GO Biological Process	FDR
Dendrite development	8.16E-08
Neuron development	2.86E-07
Regulation of cell differentiation	8.11E-07
Neurogenesis	5.41E-06
Regulation of programmed cell death	8.19E-06
Regulation of membrane potential	1.02E-05
Ion transmembrane transport	1.13E-05
Cell-cell adhesion	1.68E-05
Blood coagulation	4.52 E-05
Wnt signaling pathway	6.32E-04

The top 10 most enriched GO biological process terms with their corresponding corrected p-values are listed. FDR, adjusted p-values for multiple testing by Benjamini and Hochberg’s procedure

mTBI subtype classification evaluation

Given the identified subnetworks, we tested their validity and performance in the classification problem. However, in this study, we only had experimental data available for 8 rats (4 samples/injury model). The small sample size made it difficult to train and test a classifier. Therefore, we performed a simulation study to achieve an unbiased classification evaluation. The mean and standard deviation of each gene were estimated from the observed data. Given these parameters, we used the packages in R studio [29] to simulate gene expression datasets corresponding to mCCI and mFPI classes, with 100 samples per class. Using the simulated datasets, we performed a five-fold cross validation to compute the classification accuracy. First, the simulated gene expression data corresponding to the identified subnetwork markers were used to encode features for a Support Vector Machine (SVM) classifier [30]. Then, we divided the mCCI and mFPI samples into five equal parts, respectively. We used four-fifth of the samples to train SVM and the remaining one-fifth of samples to test the trained classifier. Finally, we evaluated the sensitivity and specificity of our method and calculated its ROC curves and the areas under ROC curve (AUC). We compared the performance of TBI subtype classification of our subnetwork markers with the genes that were most significantly differentially expressed between mCCI and mFPI samples. We selected the top 695 individual genes, the same number of genes as that in the union of identified subnetworks, to achieve a fair comparison. Our subnetworks yielded an AUC score of 0.71, while the individual gene set yielded a lower AUC score of 0.58 (Fig. 4). Therefore, the subnetwork markers identified based on our network analysis outperformed the individual gene markers in classifying mild TBI subtypes. In addition, we compared our method with another subnetwork identification method by Chuang et al.,, which didn’t consider the subnetwork modularity when identifying subnetworks [13]. As a result, it led to many star-shaped networks. When comparing the method performance using ROC curves, we found our method performed better than the method by Chuang et al. [13], based on the comparison of sensitivity and specificity (Fig. 4).

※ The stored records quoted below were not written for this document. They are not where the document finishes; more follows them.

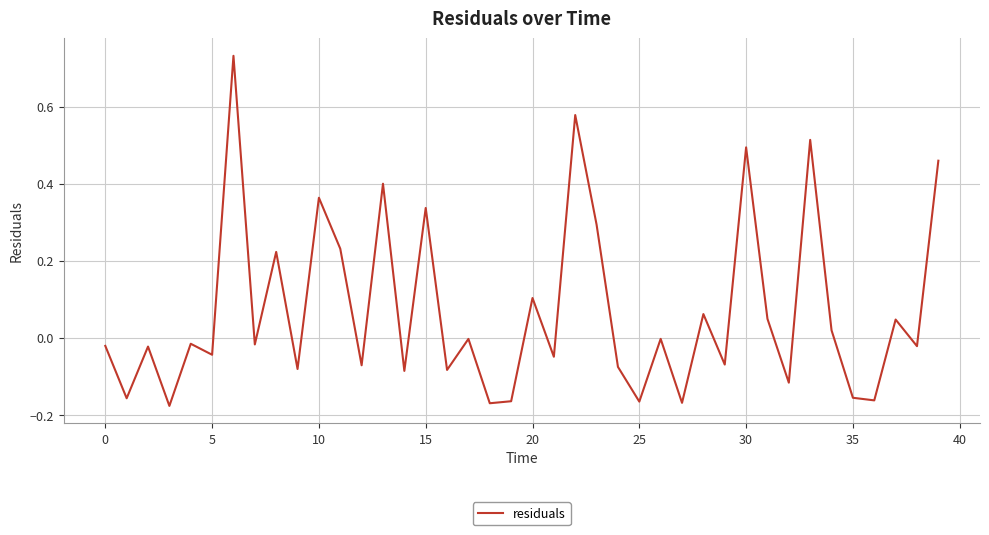

What is the difference between the maximum and minimum values?

0.9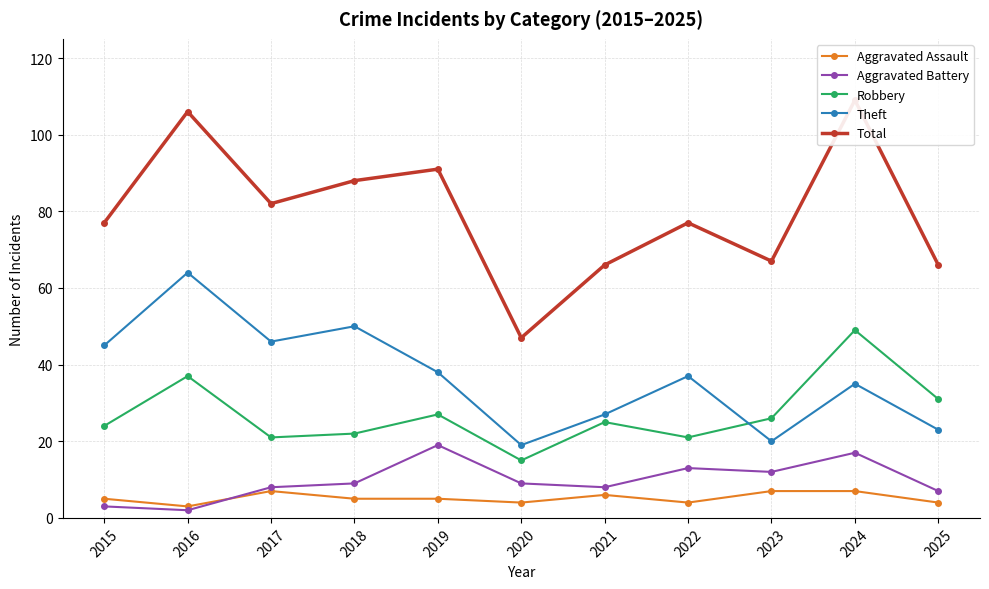

Which series changed the most between 2017 and 2019?

Aggravated Battery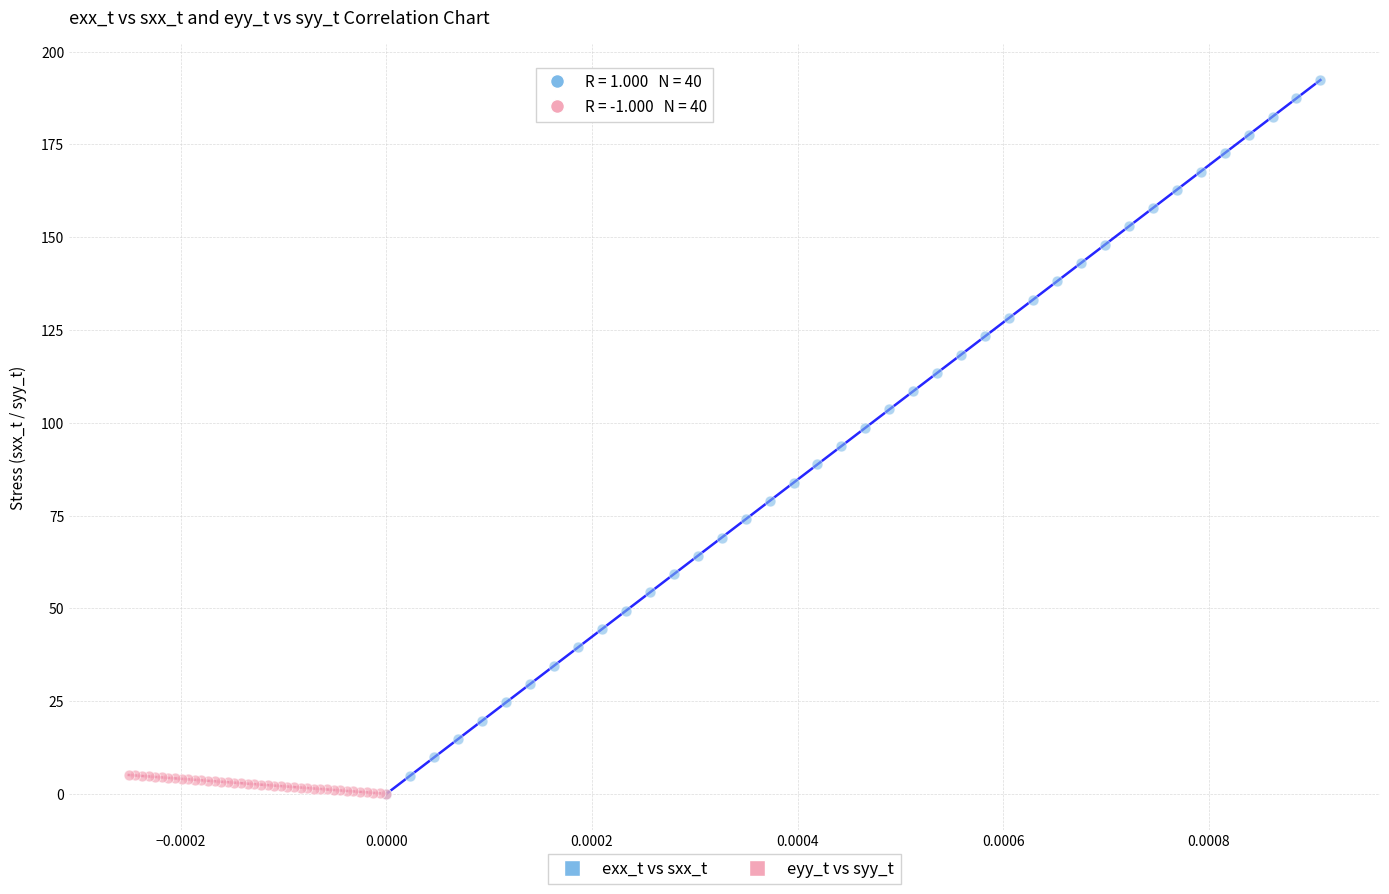

Which series has the largest Y range (max minus min)?

exx_t vs sxx_t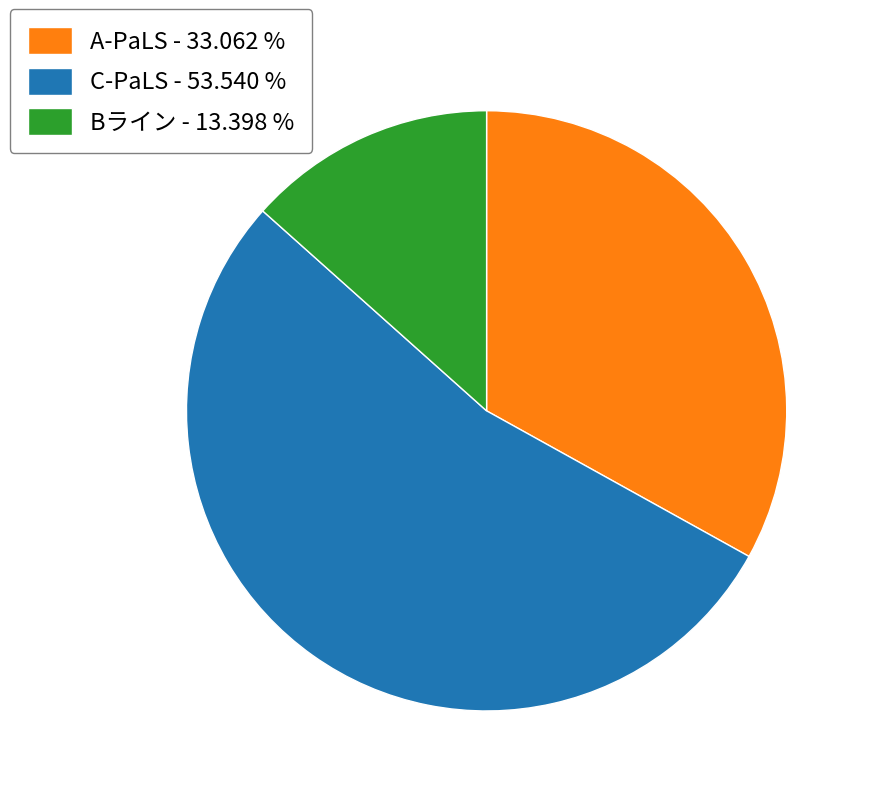

True or false: Bライン accounts for 13% of the total.

True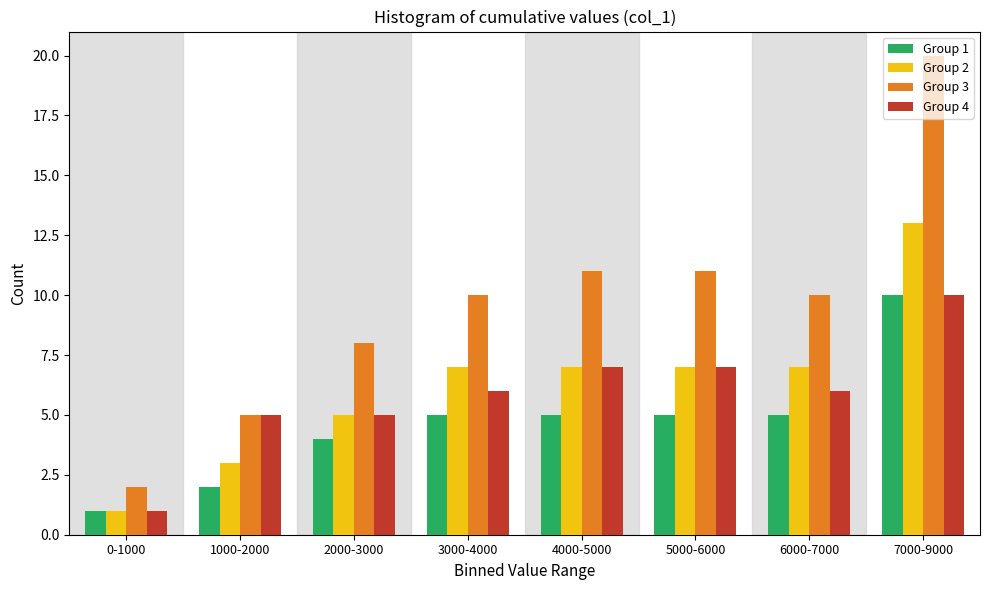

At which category does the chart reach its minimum across all series?

0-1000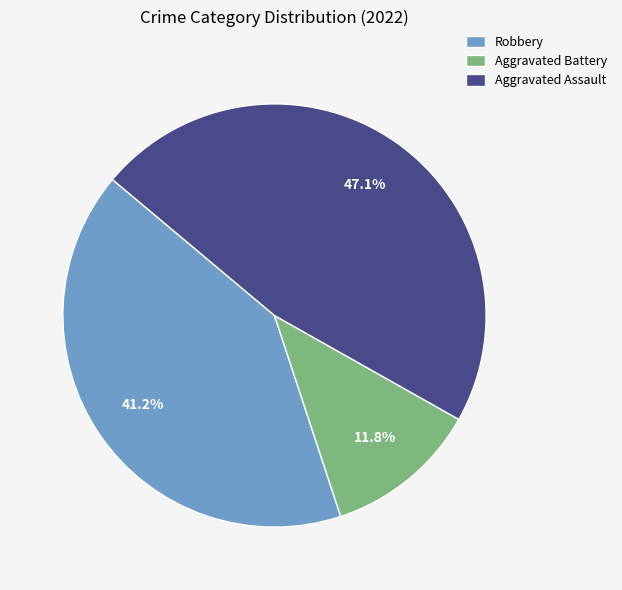

Rank the categories by value from lowest to highest.

Aggravated Battery, Robbery, Aggravated Assault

We also compared the performance of TBI subtype classification of the subnetwork markers with those based on predefined functionally related genes extracted from GO annotation and canonical pathways. The classification results were evaluated using an F-score as in [31], where F = 2* Precision*Recall/(Precision + Recall). In this particular classification task, the precision is the proportion of classified mCCI samples that are true mCCIs, and the recall is the proportion of true mCCI samples that are correctly classified by a method. Similarly, we performed a five-fold cross validation to compute the classification accuracy. Using the features drawn from different gene sets, we trained SVM based on the simulated gene expression data from four-fifth of samples, and then we tested the performance of the learned feature weights on the remaining one-fifth of samples. We repeated the process for five times to obtain an averaged F-score over iterations of cross validation experiments. We examined the classification accuracy using different sizes of feature set (the top 5, 10, 20, 30, 40, or 50 features), and summarized the comparison results in Fig. 5. It is demonstrated that over all the tests, the SVM using 20 functional subnetwork features achieves the highest performance with an F-score of 0.85. We have also shown the functional subnetworks outperform significant individual genes or predefined functionally related genes across different sizes of feature sets, indicating the advantage of using gene subnetworks for sample classification and prediction.